Software Reliability Engineer, Databases
Airbnb, San Francisco, United States
Who wouldn't want to work here?
Reliability Engineers (REs) are responsible for the overall performance and reliability of Airbnb's infrastructure and products. We believe that every engineering team at Airbnb is responsible for running and operating the software that they build. REs provide support to product and infrastructure teams by providing tools, processes and expertise to make services easy to operate and as reliable as possible. RE at Airbnb is a critical role to ensure that our services are properly instrumented and able to scale with our growing business.
What makes Reliability Engineering different at Airbnb?
- We emphasize building tools over manual processes. We create, not operate.
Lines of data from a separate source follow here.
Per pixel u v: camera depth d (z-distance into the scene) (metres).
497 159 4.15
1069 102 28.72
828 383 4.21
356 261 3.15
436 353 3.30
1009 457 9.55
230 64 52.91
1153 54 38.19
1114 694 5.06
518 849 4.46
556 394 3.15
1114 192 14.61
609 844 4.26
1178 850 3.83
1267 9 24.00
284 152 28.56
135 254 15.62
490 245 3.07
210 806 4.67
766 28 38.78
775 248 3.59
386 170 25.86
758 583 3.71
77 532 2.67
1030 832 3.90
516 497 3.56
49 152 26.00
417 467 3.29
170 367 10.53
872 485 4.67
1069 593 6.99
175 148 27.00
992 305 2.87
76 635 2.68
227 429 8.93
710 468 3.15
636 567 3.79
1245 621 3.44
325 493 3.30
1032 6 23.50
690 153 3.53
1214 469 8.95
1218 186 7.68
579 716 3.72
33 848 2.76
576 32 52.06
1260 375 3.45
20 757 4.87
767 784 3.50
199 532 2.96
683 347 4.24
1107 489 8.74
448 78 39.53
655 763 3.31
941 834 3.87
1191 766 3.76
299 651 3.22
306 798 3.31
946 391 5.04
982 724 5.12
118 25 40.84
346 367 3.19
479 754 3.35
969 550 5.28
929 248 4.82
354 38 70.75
Things should go from repeatable to automated quickly.
- We're rooted in open source (http://airbnb.io/) and give as much back to the community as possible with both new and contributions to existing projects.
- Our job is to focus on building reliable infrastructure and tools for our product teams so that they can focus on solving user problems and new features, not reinventing platforms.
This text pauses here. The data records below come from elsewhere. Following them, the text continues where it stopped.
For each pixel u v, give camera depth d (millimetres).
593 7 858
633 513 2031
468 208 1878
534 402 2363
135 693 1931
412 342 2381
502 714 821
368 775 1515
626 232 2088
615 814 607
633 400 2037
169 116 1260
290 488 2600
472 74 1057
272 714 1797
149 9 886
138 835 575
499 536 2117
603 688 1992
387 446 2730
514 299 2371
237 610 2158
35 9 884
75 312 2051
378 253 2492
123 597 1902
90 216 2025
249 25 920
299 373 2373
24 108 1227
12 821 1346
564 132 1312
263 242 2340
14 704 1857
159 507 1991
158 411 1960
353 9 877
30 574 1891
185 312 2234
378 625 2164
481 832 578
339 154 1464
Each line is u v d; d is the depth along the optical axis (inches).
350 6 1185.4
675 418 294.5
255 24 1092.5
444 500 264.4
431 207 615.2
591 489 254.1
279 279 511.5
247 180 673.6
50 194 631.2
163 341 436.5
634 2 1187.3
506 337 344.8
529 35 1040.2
- SREs don't sit on the other side of the tossing fence -- we're a first class engineering citizen and help lead our infrastructure focus
What are some examples of Reliability Engineering work at Airbnb?
- Drive service reliability by developing tooling that enables metric visibility using SLIs, SLOs, and SLAs.
- Developing Production Readiness standards to ensure service reliability
- Work with product engineering teams on design and implementation choices of large scale distributed systems
- Automate as much as humanly possible and always configure as code
- Bring ideas to life (i.e. production) to help make the lives of engineers better
- Predict our future failures and work proactively to mitigate them
- Advocate and implement reliable design patterns (circuit breakers, graceful degradation, etc.)
- Partner with the broader Airbnb organization to learn from incidents through a blameless postmortem process
Some examples of Database Reliability projects are:
- Working on our next generation database architecture supporting a data localized, multi-region setup
- Assessing database capacity and working with Airbnb developers to proactively address scaling challenges
- Developing tooling for database operations including upgrades, patches and schema migrations
- Building monitoring systems to detect query workload regressions and deliver performance insights
The following experience is relevant to us:
- 4+ years of industry experience
- Experience operating and maintaining database clusters (MySQL, Vitess, etc)
- The knack for writing, clean, readable, maintainable code
- An eye for automation and instrumentation
- The ability to decompose complex systems and find failure scenarios
- Great communication skills
- Knowledge of public cloud platforms (AWS, Google Cloud Platform, etc)
Founded in August of 2008 and based in San Francisco, California, Airbnb is a trusted community marketplace for people to list, discover, and book unique accommodations around the world — online or from a mobile phone. Whether an apartment for a night, a castle for a week, or a villa for a month, Airbnb connects people to unique travel experiences, at any price point, in more than 33,000 cities and 192 countries.